==== Records shown ====

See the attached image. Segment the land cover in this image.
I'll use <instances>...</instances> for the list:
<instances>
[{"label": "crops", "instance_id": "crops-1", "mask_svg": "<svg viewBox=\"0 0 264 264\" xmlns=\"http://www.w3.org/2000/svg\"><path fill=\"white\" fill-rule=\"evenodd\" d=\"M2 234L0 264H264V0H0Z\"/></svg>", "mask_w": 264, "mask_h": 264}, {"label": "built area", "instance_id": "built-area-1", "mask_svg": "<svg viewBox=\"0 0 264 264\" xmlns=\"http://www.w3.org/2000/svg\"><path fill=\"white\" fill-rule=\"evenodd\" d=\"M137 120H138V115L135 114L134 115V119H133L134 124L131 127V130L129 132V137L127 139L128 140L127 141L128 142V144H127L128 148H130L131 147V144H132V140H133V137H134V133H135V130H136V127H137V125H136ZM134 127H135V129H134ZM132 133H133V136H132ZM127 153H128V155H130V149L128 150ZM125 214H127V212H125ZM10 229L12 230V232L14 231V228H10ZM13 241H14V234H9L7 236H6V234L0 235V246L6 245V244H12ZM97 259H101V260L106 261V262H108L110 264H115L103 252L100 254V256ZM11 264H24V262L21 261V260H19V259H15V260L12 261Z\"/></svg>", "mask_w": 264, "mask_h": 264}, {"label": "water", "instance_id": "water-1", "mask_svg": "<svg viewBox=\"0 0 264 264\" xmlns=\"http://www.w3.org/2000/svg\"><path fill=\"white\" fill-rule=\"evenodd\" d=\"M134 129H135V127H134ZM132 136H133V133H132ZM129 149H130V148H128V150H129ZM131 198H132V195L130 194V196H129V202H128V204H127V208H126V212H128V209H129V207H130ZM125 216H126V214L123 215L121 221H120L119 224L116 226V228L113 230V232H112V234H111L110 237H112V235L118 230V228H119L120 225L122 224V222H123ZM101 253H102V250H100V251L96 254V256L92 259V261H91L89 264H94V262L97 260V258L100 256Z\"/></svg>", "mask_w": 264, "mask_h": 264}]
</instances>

====

Update the rows above so that "land cover" reads "ground cover" wherever it appears, and leave the rest of each row the same.

▶ Final result
See the attached image. Segment the ground cover in this image.
I'll use <instances>...</instances> for the list:
<instances>
[{"label": "crops", "instance_id": "crops-1", "mask_svg": "<svg viewBox=\"0 0 264 264\" xmlns=\"http://www.w3.org/2000/svg\"><path fill=\"white\" fill-rule=\"evenodd\" d=\"M2 234L0 264H264V0H0Z\"/></svg>", "mask_w": 264, "mask_h": 264}, {"label": "built area", "instance_id": "built-area-1", "mask_svg": "<svg viewBox=\"0 0 264 264\" xmlns=\"http://www.w3.org/2000/svg\"><path fill=\"white\" fill-rule=\"evenodd\" d=\"M137 120H138V115L135 114L134 115V119H133L134 124L131 127V130L129 132V137L127 139L128 140L127 141L128 142V144H127L128 148H130L131 147V144H132V140H133V137H134V133H135V130H136V127H137V125H136ZM134 127H135V129H134ZM132 133H133V136H132ZM127 153H128V155H130V149L128 150ZM125 214H127V212H125ZM10 229L12 230V232L14 231V228H10ZM13 241H14V234H9L7 236H6V234L0 235V246L6 245V244H12ZM97 259H101V260L106 261V262H108L110 264H115L103 252L100 254V256ZM11 264H24V262L21 261V260H19V259H15V260L12 261Z\"/></svg>", "mask_w": 264, "mask_h": 264}, {"label": "water", "instance_id": "water-1", "mask_svg": "<svg viewBox=\"0 0 264 264\" xmlns=\"http://www.w3.org/2000/svg\"><path fill=\"white\" fill-rule=\"evenodd\" d=\"M134 129H135V127H134ZM132 136H133V133H132ZM129 149H130V148H128V150H129ZM131 198H132V195L130 194V196H129V202H128V204H127V208H126V212H128V209H129V207H130ZM125 216H126V214L123 215L121 221H120L119 224L116 226V228L113 230V232H112V234H111L110 237H112V235L118 230V228H119L120 225L122 224V222H123ZM101 253H102V250H100V251L96 254V256L92 259V261H91L89 264H94V262L97 260V258L100 256Z\"/></svg>", "mask_w": 264, "mask_h": 264}]
</instances>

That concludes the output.